Industry 5.0, with its emphasis on human-machine collaboration and redefined industrial processes, stands as a transformative phase succeeding Industry 4.0. Within this landscape, Prognostics and Health Management (PHM) have emerged as pivotal components in leveraging industrial big data and smart manufacturing. This study serves as a testament to the efficacy of machine learning methodologies in analyzing industrial facility data, marking a crucial stride from Industry 5.0 towards Industry 4.0 paradigms.
Focusing on vibration monitoring as a predictive indicator, this research aims to forecast maintenance requirements for the forced blower within TCI Sanmar Chemicals. Leveraging vibration data collected during the manufacturing process, a spectrum of machine learning algorithms—Logistic Regression (LR), Support Vector Machine (SVM), K-Nearest Neighbor (KNN), Extreme Gradient Boosting (XGBoost), Multilayer Perceptron (MLP), and Random Forest (RF)—is employed to redefine predictive maintenance strategies within the Industry 5.0 framework.
Validation of these methodologies encompasses the use of evaluation metrics such as the Matthews Correlation Coefficient (MCC) and Receiver Operator characteristic Curve (ROC). The fundamental objective remains establishing a tangible relationship between machine failures attributed to vibrations and the predictive capabilities of these machine-learning approaches.

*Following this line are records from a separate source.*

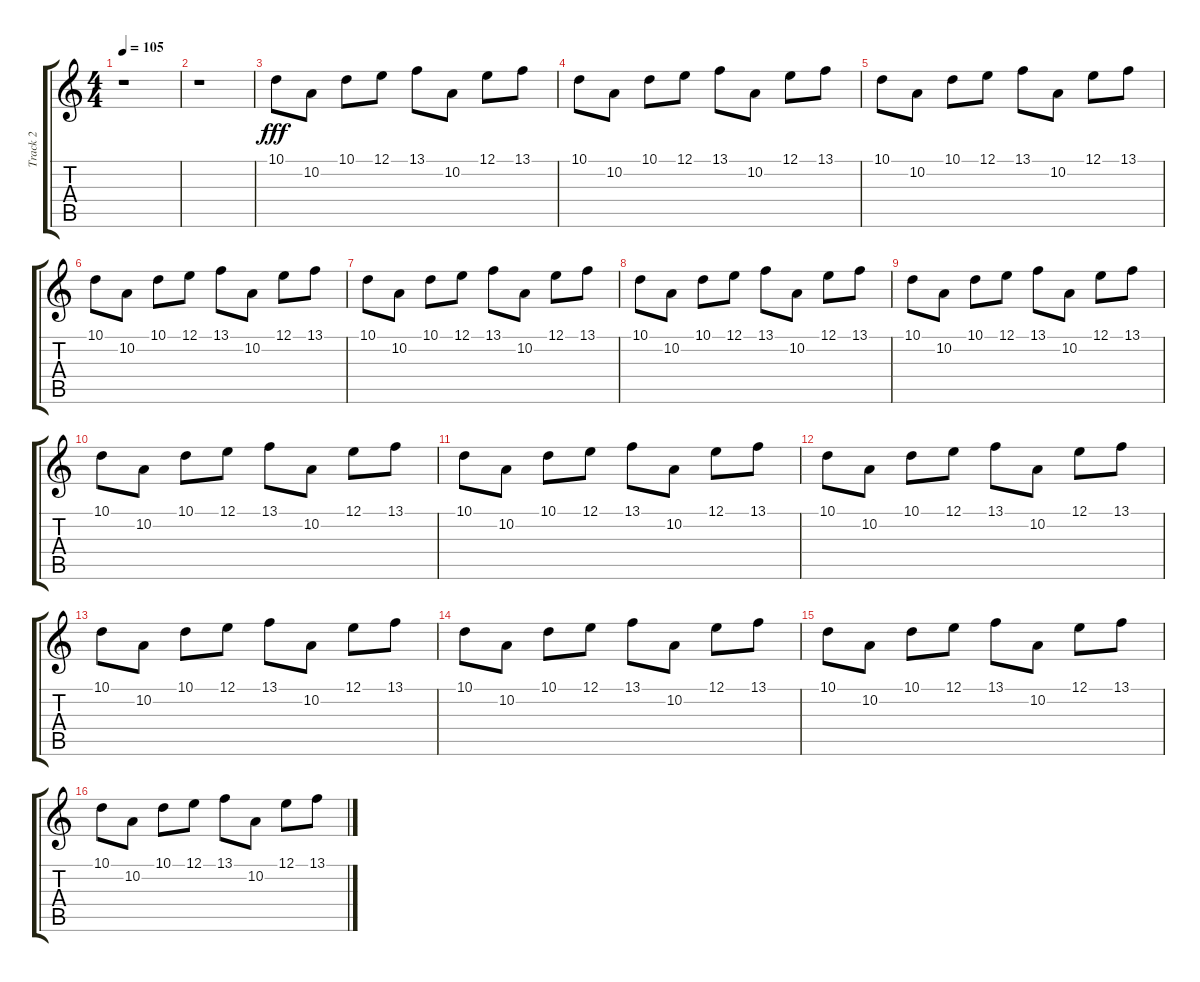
\track ("Track 2" "Track 2") {instrument shamisen}
\staff {score tabs}
\tuning (E4 B3 G3 D3 A2 E2) {hide}
\ts (4 4)
\tempo 105
\clef g2
\ks c
r.1{dy fff} |
r.1 |
10.1.8 10.2.8 10.1.8 12.1.8 13.1.8 10.2.8 12.1.8 13.1.8 |
10.1.8 10.2.8 10.1.8 12.1.8 13.1.8 10.2.8 12.1.8 13.1.8 |
10.1.8 10.2.8 10.1.8 12.1.8 13.1.8 10.2.8 12.1.8 13.1.8 |
10.1.8 10.2.8 10.1.8 12.1.8 13.1.8 10.2.8 12.1.8 13.1.8 |
10.1.8 10.2.8 10.1.8 12.1.8 13.1.8 10.2.8 12.1.8 13.1.8 |
10.1.8 10.2.8 10.1.8 12.1.8 13.1.8 10.2.8 12.1.8 13.1.8 |
10.1.8 10.2.8 10.1.8 12.1.8 13.1.8 10.2.8 12.1.8 13.1.8 |
10.1.8 10.2.8 10.1.8 12.1.8 13.1.8 10.2.8 12.1.8 13.1.8 |
10.1.8 10.2.8 10.1.8 12.1.8 13.1.8 10.2.8 12.1.8 13.1.8 |
10.1.8 10.2.8 10.1.8 12.1.8 13.1.8 10.2.8 12.1.8 13.1.8 |
10.1.8 10.2.8 10.1.8 12.1.8 13.1.8 10.2.8 12.1.8 13.1.8 |
10.1.8 10.2.8 10.1.8 12.1.8 13.1.8 10.2.8 12.1.8 13.1.8 |
10.1.8 10.2.8 10.1.8 12.1.8 13.1.8 10.2.8 12.1.8 13.1.8 |
10.1.8 10.2.8 10.1.8 12.1.8 13.1.8 10.2.8 12.1.8 13.1.8
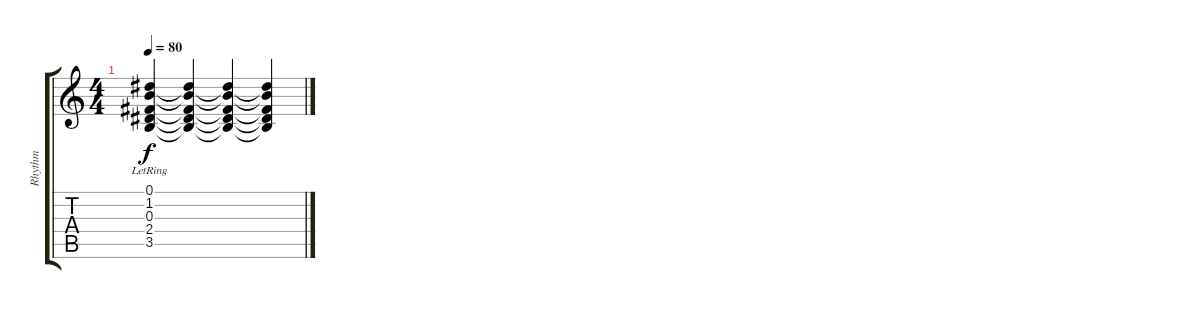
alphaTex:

\track ("Rhythm" "Rhythm") {instrument acousticguitarsteel}
\staff {score tabs}
\tuning (Eb4 Bb3 Gb3 Db3 Ab2 Eb2) {hide}
\ts (4 4)
\tempo 80
\clef g2
\ks c
(0.1 1.2 0.3 2.4 3.5{lr}).4{dy f} (0.1{t} 1.2{t} 0.3{t} 2.4{t} 3.5{t}).4 (0.1{t} 1.2{t} 0.3{t} 2.4{t} 3.5{t}).4 (0.1{t} 1.2{t} 0.3{t} 2.4{t} 3.5{t}).4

MCC emerged as the pivotal metric for evaluating algorithmic performance post-GridSearchCV. After Hyperparameter tuning, MLP exhibited exceptional progress, achieving the highest MCC of 0.850 alongside an impressive AUC of 0.961. These substantial advancements underscore the efficacy of GridSearchCV in significantly enhancing MLP’s predictive capabilities, showcasing notable improvements in both MCC and AUC metrics post-optimization.
The findings of this study underscore the potential of machine learning applications in prediction machinery status and preemptively identifying potential failures based on vibration analysis, thereby bridging the innovative advancements from Industry 5.0 towards Industry 4.0.